Records supplied →
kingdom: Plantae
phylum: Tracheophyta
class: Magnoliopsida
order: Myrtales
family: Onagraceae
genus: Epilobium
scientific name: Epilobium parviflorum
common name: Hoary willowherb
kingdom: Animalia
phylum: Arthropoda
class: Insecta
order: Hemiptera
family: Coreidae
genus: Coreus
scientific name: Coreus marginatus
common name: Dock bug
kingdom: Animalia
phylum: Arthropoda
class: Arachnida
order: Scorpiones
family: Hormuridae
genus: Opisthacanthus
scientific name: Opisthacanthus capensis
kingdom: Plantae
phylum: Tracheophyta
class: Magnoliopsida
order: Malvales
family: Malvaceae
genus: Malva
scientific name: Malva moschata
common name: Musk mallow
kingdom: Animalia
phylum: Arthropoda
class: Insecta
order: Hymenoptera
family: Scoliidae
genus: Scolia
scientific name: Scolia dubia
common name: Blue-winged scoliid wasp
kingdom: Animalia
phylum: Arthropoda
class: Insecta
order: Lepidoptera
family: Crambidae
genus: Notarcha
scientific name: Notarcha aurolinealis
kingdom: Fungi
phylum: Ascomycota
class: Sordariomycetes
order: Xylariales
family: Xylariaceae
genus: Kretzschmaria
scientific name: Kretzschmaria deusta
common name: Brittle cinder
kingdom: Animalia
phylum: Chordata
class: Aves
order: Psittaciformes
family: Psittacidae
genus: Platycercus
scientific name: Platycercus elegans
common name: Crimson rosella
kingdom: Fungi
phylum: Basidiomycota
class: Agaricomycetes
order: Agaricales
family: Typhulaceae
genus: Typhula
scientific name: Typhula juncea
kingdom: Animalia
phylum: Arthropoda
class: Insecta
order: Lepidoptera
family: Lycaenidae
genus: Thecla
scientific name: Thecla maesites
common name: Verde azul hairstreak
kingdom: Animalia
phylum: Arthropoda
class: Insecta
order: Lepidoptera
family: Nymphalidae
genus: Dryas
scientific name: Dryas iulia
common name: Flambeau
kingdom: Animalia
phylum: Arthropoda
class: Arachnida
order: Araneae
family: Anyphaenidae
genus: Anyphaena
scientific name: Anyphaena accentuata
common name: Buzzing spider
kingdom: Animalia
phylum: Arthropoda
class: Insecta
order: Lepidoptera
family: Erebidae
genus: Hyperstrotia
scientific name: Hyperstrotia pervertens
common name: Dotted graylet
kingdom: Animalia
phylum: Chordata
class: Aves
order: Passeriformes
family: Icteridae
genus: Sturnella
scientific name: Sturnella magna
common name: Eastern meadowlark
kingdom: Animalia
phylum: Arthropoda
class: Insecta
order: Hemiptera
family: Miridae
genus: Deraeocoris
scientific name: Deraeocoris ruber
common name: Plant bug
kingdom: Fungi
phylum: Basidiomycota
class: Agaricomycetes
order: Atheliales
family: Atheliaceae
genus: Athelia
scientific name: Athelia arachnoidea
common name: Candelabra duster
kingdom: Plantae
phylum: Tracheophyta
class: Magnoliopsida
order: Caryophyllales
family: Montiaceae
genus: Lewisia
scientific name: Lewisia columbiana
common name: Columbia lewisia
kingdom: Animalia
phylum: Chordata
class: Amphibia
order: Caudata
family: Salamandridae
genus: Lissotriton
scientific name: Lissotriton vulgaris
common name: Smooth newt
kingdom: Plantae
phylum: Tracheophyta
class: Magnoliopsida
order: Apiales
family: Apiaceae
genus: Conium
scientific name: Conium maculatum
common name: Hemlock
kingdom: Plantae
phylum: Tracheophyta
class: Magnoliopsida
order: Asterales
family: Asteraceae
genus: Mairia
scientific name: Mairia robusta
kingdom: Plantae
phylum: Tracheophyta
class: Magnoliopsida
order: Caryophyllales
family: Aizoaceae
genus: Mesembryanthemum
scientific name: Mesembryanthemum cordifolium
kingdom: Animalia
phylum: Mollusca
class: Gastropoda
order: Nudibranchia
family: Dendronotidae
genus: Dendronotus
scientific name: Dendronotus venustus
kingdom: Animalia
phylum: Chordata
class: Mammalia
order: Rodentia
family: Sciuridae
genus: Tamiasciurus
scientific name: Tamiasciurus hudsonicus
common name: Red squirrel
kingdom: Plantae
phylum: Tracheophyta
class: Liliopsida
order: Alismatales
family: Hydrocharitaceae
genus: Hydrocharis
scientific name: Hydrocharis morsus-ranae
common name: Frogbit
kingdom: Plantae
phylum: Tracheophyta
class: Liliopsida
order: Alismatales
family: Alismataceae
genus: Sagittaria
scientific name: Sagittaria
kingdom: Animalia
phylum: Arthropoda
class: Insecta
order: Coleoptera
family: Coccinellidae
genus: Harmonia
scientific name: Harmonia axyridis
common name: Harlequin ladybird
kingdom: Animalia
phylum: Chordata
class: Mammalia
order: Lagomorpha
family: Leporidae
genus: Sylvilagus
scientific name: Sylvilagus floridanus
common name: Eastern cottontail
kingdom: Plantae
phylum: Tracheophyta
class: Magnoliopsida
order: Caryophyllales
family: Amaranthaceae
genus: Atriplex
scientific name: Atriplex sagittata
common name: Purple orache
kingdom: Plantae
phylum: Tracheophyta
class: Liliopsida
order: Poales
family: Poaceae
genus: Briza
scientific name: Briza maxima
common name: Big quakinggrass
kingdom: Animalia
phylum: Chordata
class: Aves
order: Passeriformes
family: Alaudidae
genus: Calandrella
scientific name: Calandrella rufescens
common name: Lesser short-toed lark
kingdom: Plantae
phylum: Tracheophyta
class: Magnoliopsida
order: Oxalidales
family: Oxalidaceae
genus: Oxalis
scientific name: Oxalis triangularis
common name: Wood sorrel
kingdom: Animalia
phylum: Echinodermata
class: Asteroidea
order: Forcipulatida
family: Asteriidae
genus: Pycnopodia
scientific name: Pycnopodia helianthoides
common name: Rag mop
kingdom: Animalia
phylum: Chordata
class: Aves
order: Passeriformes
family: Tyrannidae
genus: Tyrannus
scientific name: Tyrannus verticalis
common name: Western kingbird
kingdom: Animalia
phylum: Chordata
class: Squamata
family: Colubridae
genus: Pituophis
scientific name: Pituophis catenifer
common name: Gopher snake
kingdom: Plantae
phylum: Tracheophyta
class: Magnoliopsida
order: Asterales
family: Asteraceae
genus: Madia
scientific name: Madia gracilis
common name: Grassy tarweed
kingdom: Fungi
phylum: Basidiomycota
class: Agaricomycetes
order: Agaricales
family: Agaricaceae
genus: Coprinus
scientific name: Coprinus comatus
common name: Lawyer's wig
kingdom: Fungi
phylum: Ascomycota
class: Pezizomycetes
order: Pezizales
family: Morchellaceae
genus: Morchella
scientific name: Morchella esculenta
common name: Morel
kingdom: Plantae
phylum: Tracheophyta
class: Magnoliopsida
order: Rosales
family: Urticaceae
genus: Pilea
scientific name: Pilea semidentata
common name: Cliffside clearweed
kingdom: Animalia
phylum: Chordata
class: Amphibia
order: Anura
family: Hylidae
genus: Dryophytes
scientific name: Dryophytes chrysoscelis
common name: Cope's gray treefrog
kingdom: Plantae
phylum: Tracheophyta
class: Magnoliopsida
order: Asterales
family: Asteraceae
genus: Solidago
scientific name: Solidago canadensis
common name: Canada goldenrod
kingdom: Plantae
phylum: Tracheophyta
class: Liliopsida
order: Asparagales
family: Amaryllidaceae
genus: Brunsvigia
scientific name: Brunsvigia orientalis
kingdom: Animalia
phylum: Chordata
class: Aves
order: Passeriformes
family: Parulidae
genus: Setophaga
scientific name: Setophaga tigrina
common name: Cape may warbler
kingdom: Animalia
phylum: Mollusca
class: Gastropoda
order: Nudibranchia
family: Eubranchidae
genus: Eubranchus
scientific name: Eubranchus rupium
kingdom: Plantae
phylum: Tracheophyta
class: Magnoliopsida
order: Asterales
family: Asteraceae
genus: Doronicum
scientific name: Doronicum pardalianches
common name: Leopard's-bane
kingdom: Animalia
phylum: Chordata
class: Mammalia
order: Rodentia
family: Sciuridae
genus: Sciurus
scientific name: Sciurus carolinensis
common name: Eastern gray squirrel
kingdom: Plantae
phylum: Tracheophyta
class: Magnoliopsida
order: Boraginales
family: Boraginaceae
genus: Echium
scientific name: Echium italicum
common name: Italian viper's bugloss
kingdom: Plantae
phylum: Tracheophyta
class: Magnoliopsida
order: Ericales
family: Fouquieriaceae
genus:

Written instruction → Reproduce verbatim the lines of the data above, starting at the line that contains "order: Xylariales" and ending at the line that contains "genus: Sturnella". Include both of those lines.

Task answer →
order: Xylariales
family: Xylariaceae
genus: Kretzschmaria
scientific name: Kretzschmaria deusta
common name: Brittle cinder
kingdom: Animalia
phylum: Chordata
class: Aves
order: Psittaciformes
family: Psittacidae
genus: Platycercus
scientific name: Platycercus elegans
common name: Crimson rosella
kingdom: Fungi
phylum: Basidiomycota
class: Agaricomycetes
order: Agaricales
family: Typhulaceae
genus: Typhula
scientific name: Typhula juncea
kingdom: Animalia
phylum: Arthropoda
class: Insecta
order: Lepidoptera
family: Lycaenidae
genus: Thecla
scientific name: Thecla maesites
common name: Verde azul hairstreak
kingdom: Animalia
phylum: Arthropoda
class: Insecta
order: Lepidoptera
family: Nymphalidae
genus: Dryas
scientific name: Dryas iulia
common name: Flambeau
kingdom: Animalia
phylum: Arthropoda
class: Arachnida
order: Araneae
family: Anyphaenidae
genus: Anyphaena
scientific name: Anyphaena accentuata
common name: Buzzing spider
kingdom: Animalia
phylum: Arthropoda
class: Insecta
order: Lepidoptera
family: Erebidae
genus: Hyperstrotia
scientific name: Hyperstrotia pervertens
common name: Dotted graylet
kingdom: Animalia
phylum: Chordata
class: Aves
order: Passeriformes
family: Icteridae
genus: Sturnella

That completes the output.